Texto da página:
· · · · ·

19 Setembro 2014
Neste 25º Domingo, encontramos Jesus e os doze a caminho de Jerusalém. Os que o acompanham ouvem Jesus repetir que é membro do Reino quem aceita Deus como único Senhor, mas um Senhor ao inverso...
A reflexão é de Marcel Domergue, sacerdote jesuíta francês, publicada no sítio Croire, comentando as leituras do 25º Domingo do Tempo Comum. A tradução é de Francisco O. Lara, João Bosco Lara e José J. Lara.
Eis o texto.
Referências bíblicas:
1ª leitura: Is 55,6-9
2ª leitura: Filipenses 1,20-24.27
Evangelho: Mateus 20,1-16
"Os meus caminhos não são os vossos caminhos"

· · · · ·

Dados registrados:
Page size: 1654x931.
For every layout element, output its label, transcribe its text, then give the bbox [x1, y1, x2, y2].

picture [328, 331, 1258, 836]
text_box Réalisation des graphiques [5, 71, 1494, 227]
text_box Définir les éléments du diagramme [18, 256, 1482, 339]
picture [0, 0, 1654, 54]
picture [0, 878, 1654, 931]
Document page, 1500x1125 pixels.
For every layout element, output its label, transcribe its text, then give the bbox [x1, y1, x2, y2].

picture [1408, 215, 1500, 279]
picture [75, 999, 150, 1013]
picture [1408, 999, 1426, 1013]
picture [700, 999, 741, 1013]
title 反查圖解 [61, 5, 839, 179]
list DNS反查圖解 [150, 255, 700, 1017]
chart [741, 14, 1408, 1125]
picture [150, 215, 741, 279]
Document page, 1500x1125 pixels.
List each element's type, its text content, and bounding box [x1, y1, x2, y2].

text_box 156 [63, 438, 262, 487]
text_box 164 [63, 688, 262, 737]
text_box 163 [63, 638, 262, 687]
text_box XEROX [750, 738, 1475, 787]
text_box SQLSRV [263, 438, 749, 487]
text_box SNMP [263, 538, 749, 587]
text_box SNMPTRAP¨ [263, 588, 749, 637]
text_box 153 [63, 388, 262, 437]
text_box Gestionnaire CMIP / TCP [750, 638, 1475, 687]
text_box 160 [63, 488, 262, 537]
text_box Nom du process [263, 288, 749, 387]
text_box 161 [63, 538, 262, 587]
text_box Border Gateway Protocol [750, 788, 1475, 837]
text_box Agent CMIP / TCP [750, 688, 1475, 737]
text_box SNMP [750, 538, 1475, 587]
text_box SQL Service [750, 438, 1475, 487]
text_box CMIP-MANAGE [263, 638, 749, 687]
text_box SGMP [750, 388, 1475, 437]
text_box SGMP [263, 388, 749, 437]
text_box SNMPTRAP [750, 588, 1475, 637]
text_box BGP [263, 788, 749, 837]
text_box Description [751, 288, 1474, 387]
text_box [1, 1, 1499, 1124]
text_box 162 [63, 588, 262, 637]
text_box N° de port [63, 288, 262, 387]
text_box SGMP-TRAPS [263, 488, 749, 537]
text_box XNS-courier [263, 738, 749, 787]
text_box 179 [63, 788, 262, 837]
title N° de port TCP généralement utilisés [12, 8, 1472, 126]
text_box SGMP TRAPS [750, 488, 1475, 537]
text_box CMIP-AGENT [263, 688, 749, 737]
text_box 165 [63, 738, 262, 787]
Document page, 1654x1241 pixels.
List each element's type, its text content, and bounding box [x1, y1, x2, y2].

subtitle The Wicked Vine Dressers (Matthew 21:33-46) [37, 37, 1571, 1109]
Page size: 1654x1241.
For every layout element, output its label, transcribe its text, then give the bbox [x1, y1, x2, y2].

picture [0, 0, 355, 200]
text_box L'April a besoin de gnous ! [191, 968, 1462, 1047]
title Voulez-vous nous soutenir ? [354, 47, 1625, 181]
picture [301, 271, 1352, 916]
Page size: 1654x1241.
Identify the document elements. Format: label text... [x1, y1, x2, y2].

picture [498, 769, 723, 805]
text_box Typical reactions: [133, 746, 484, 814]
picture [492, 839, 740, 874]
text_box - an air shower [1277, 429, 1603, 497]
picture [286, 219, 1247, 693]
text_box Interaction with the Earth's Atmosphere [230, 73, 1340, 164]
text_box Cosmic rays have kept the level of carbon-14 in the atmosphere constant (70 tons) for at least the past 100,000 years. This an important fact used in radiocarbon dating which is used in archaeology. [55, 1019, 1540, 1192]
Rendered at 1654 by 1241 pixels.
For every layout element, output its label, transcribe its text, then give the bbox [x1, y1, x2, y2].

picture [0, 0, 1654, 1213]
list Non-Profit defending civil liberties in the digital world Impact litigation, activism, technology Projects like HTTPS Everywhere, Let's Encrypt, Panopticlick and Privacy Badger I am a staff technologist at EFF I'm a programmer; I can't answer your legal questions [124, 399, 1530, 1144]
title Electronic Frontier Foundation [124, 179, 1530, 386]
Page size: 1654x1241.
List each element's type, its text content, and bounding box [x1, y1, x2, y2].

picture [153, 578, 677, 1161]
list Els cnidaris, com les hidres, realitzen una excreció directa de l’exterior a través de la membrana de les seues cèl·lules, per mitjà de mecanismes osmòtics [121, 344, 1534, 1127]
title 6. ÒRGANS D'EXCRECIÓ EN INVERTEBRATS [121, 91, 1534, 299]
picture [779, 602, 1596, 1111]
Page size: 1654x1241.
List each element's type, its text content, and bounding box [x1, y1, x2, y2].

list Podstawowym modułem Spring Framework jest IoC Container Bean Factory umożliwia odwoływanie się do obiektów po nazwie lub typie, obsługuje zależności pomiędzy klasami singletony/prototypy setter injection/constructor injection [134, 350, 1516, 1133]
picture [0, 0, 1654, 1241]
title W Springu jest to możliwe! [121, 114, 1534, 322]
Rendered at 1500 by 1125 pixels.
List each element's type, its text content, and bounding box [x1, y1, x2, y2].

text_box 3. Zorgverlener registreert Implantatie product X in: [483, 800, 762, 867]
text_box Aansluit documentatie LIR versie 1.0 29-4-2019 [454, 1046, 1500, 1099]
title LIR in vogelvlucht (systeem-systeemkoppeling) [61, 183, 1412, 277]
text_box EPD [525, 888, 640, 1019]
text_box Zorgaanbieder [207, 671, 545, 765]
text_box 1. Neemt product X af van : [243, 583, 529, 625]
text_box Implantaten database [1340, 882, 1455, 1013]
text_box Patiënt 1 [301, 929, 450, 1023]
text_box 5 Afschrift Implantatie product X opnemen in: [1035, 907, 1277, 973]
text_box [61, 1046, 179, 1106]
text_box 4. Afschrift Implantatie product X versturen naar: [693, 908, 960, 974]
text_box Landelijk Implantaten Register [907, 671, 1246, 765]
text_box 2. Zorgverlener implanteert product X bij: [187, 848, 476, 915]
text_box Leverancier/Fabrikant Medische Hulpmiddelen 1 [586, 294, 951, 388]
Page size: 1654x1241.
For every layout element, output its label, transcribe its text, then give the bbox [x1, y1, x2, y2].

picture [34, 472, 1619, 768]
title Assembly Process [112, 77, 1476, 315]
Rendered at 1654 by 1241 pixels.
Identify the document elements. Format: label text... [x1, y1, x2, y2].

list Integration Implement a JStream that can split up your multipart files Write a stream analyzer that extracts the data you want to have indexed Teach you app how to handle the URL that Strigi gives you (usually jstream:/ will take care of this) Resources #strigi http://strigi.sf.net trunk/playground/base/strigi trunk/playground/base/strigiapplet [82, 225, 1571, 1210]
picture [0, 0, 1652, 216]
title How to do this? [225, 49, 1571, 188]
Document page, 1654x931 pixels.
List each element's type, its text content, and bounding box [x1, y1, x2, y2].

· · · · ·

Instruções do exercício:
1. Reproduza fielmente um trecho do texto sobre o 25º Domingo: comece nas palavras "19 Setembro 2014" e pare depois de "José J. Lara.".
2. Por favor, explique em uma a três frases quem é membro do Reino, segundo o que Jesus repete aos que o acompanham no texto sobre o 25º Domingo.
As linhas são um material à parte.

Tarefas resolvidas:
1.
19 Setembro 2014
Neste 25º Domingo, encontramos Jesus e os doze a caminho de Jerusalém. Os que o acompanham ouvem Jesus repetir que é membro do Reino quem aceita Deus como único Senhor, mas um Senhor ao inverso...
A reflexão é de Marcel Domergue, sacerdote jesuíta francês, publicada no sítio Croire, comentando as leituras do 25º Domingo do Tempo Comum. A tradução é de Francisco O. Lara, João Bosco Lara e José J. Lara.

2. É membro do Reino quem aceita Deus como único Senhor, mas um Senhor ao inverso. Jesus repete isso aos que o acompanham, enquanto ele e os doze seguem a caminho de Jerusalém.